--- What the task requires ---
Leaving out the pictures, transcribe all of the records faithfully.

:: Input data ::

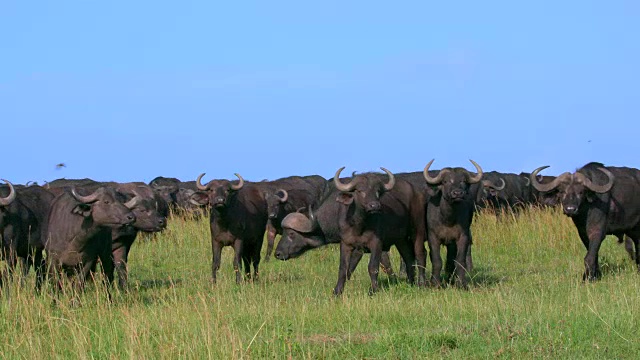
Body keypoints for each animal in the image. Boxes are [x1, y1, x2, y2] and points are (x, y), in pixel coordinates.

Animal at [420, 159, 484, 288]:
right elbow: (436, 260)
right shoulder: (433, 237)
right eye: (445, 181)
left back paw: (451, 278)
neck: (447, 219)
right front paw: (435, 283)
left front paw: (461, 283)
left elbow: (459, 260)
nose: (457, 193)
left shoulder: (462, 237)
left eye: (463, 181)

:::

--- Worked solution ---
Body keypoints for each animal in the image. Boxes are [x1, y1, x2, y2] and points are (x, y), in pixel coordinates.

Animal at [420, 159, 484, 288]:
right elbow: (436, 260)
right shoulder: (433, 237)
right eye: (445, 181)
left back paw: (451, 278)
neck: (447, 219)
right front paw: (435, 283)
left front paw: (461, 283)
left elbow: (459, 260)
nose: (457, 193)
left shoulder: (462, 237)
left eye: (463, 181)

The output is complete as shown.